Mönchengladbach: Mordprozess: Sorge um Sicherheit
zuletzt aktualisiert: 26.10.2007Mönchengladbach (RPO). Unter massiven Sicherheitsvorkehrungen beginnt am Montag vor dem Landgericht der Prozess gegen Erol P., der im März in Rheydt auf offener Straße Frau und Tochter erschossen hatte. Polizei und Gericht fürchten offenbar, dass es erneut zu Gewalttaten kommen könnte. Daher wird das Sicherheitspersonal aufgestockt. Der Eingang wird an der Rheinbahnstraße sein, da die Sicherheitsschleuse an der Hohenzollernstraße umgebaut wird. Untersucht werden alle Zuschauer zweimal: am Eingang und vor dem Eintritt in den Gerichtssaal. Der Prozess ist auf neun Tage angesetzt. 25 Zeugen sind geladen.

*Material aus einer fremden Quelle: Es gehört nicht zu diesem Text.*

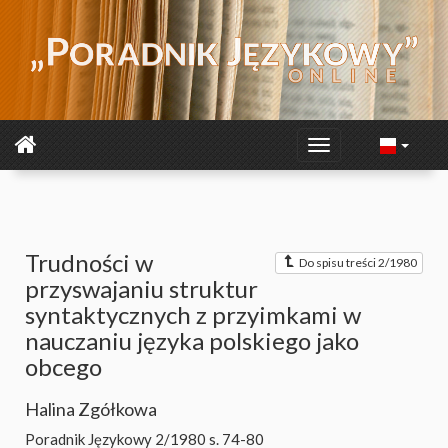
Trudności w
Do spisu treści 2/1980
przyswajaniu struktur
syntaktycznych z przyimkami w
nauczaniu języka polskiego jako
obcego
Halina Zgółkowa
Poradnik Językowy 2/1980
s. 74-80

Erol P. (39) hatte seine Frau Ruyike (37) und seine Tochter (18) unmittelbar nach einem Sorgerechtsprozess, der vor dem Rheydter Amtsgericht verhandelt worden war, erschossen. Er muss sich ab Montag nicht nur wegen Mordes sondern auch wegen Vergewaltigung seiner Schwägerin verantworten. Nach Informationen der RP hat es zwischen beiden Familien seit Generationen immer wieder gewalttätige Auseinandersetzungen gegeben. Gleichwohl kam es immer wieder auch zu Hochzeiten. Erol und Rukiye P. wurden im Alter von 16 bzw. 17 Jahren verheiratet.
Der Doppelmord hatte überregional für Aufmerksamkeit gesorgt und wurde zeitweilig zum Politikum. Der Familienrichter hatte nach einer Information der Anwältin von Ruyike P. die Staatsanwaltschaft per Telefon wissen lassen, dass der per Haftbefehl Gesuchte im Amtsgericht sei. Der Hinweis versandete – knapp zwei Stunden später waren zwei Menschen tot. Darum wurde geprüft, ob sich Mitarbeiter der Gladbacher Staatsanwaltschaft einer fahrlässig verursachten Tötung schuldig gemacht hatten. Das verneinte die Krefelder Staatsanwaltschaft. Die Tragödie sei nicht vorhersehbar gewesen.